Наступала осень. По утрам клубы тумана стлались по лугам. В лесу капало с ветвей. Маслята надели скользкие шляпки. В полдень проглядывало солнце и прикидывалось весенним.
Станислаусу исполнилось шесть лет. Синие шишки на его голове зеленели и проходили. Маленькие ранки на руках и на ногах затягивались и заживали. Мир маленького Станислауса был ограничен садом за домом. Он рвал там красные бобы, считая, что это цветы для мамы. Лена лупила его. Ей некогда было учить ребенка. Она работала на стекольном заводе, таскала там уже готовые изделия от стекловаренной печи к печи отжига. Бегала взад и вперед с железными вилами. Она работала подносчицей.

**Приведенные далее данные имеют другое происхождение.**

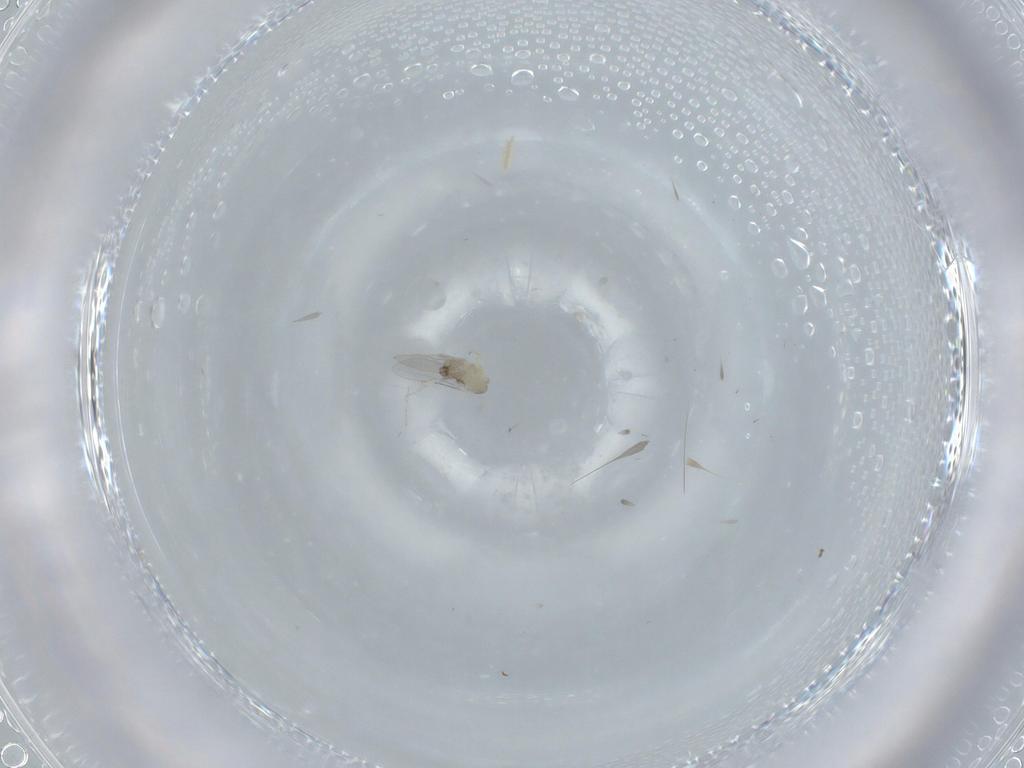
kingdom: Animalia
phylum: Arthropoda
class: Insecta
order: Diptera
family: Cecidomyiidae
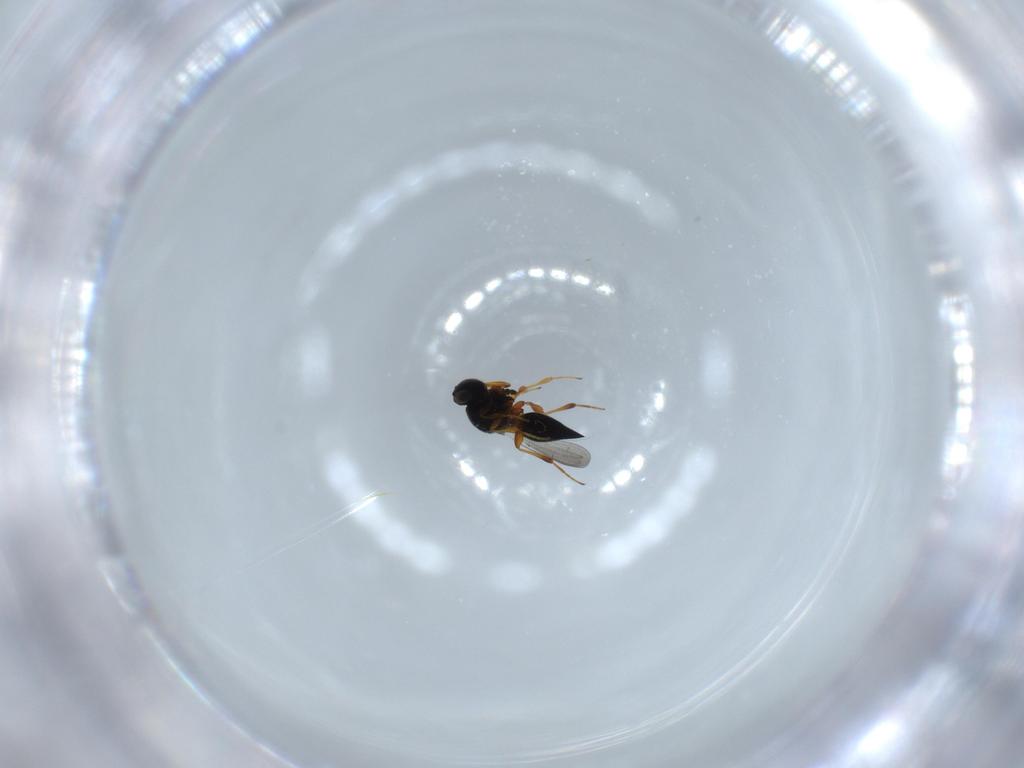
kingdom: Animalia
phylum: Arthropoda
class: Insecta
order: Hymenoptera
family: Platygastridae
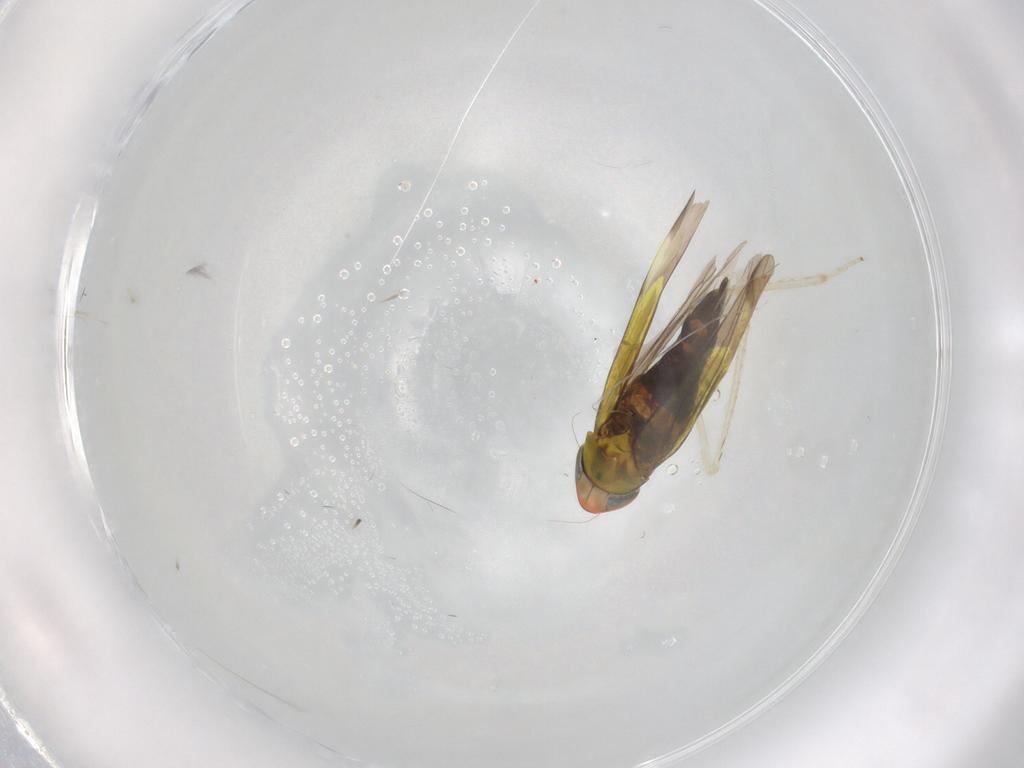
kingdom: Animalia
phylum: Arthropoda
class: Insecta
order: Hemiptera
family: Cicadellidae
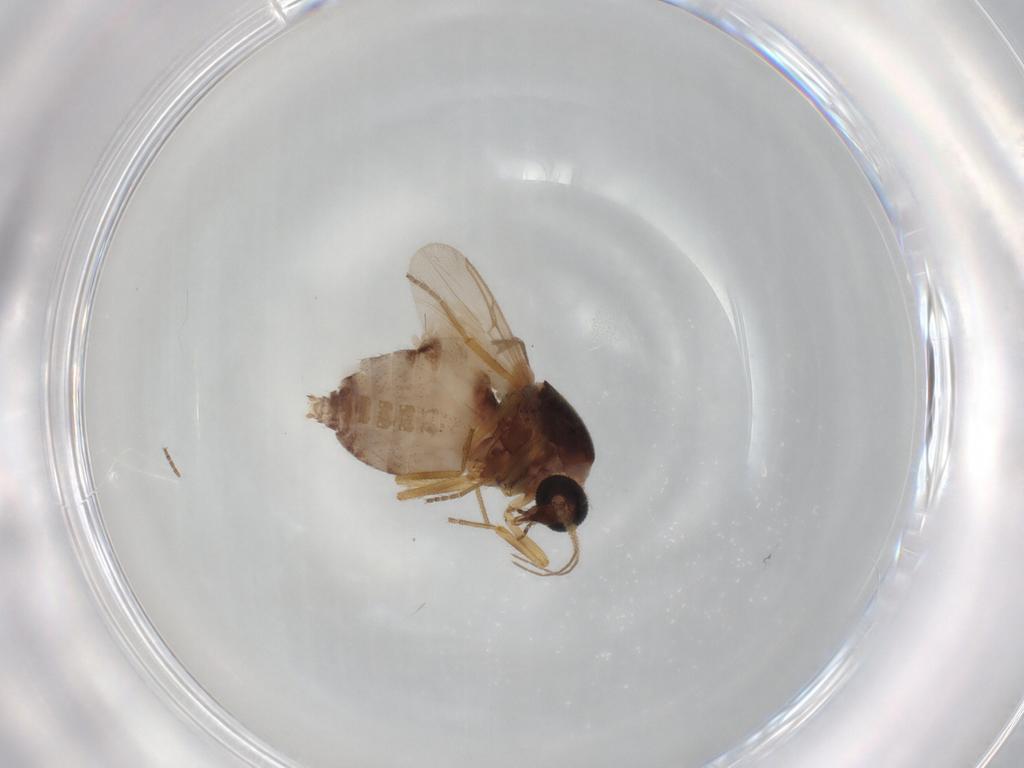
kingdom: Animalia
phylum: Arthropoda
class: Insecta
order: Diptera
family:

Густав для семьи существовал только в письмах. Ему пришлось сменить стеклодувную трубку на ружье, он стал солдатом. Он должен был убивать русских. Правда, до сих пор он ни одного не видал, сообщал он в письмах. Он должен был уничтожать французов. Правда, до сих пор еще ни один из них не попался ему на глаза, писал он. Не начал ли маленький Станислаус жрать стекло, а то грядут худые времена, писал он также.
Станислаус не жрал стекло. Он ел хлеб, как все другие, чересчур много хлеба. Он ел картошку, как другие, чересчур много картошки. Он ел повидло из свеклы, и его от этого несло, как и других, ел кашу из крапивы и плакал оттого, что должен ее есть, как и другие. Единственное, что досталось ему одному, была желтуха.
Жена крестьянина Шульте принесла своему крестнику яичко.
— Раздели ему на два раза, да смотри сама не слопай, — сказала она восемнадцатилетней хозяйке дома Эльзбет.
Эльзбет в ответ сделала маленький книксен. Шульте утерла каплю с носа.
— Могли бы сами яйца иметь. Плохо кормите кур.
— Нечем кормить. — Эльзбет укрыла одеялом Станислауса, который ни за что не хотел лежать.
— Совсем высох мальчишка, — заявила Шульте бранчливо. Она схватила крестника за волосы. — Желтый, как луковица! Ты корми его вшами!
— Вшами?
— Разрежешь сливу, посадишь туда вошь. Тринадцать слив, тринадцать вшей в день. Что ж ему, подыхать?
Эльзбет искала вшей. В школе бывали вши. Но теперь, после конфирмации, она уже не ходила в школу. Где же ей было взять вшей? Она ходила в имение графа Арнима на поденную работу и спрашивала женщин:
— У вас дома есть вши?
— Тебе что, спину мотыгой почесать, что ли?
— Можете ударить меня мотыгой, но мне нужны вши для нашего Станислауса. А то он желтый, как осенний лист.
И опять выход нашла Шульте. Она не даст загнуться своему крестнику.
— Приходи завтра. Я дам тебе вшей.
Батрак, с которым путалась Шульте, был на войне. И на хуторе у нее работал военнопленный. Шульте послала мужа в город. «И чтоб без сахара не возвращался!» Она положила в ящик под сиденьем повозки творог и яйца для обмена, твердо зная, что муж до вечера проканителится в поисках сахара. Он боялся ее и почитал.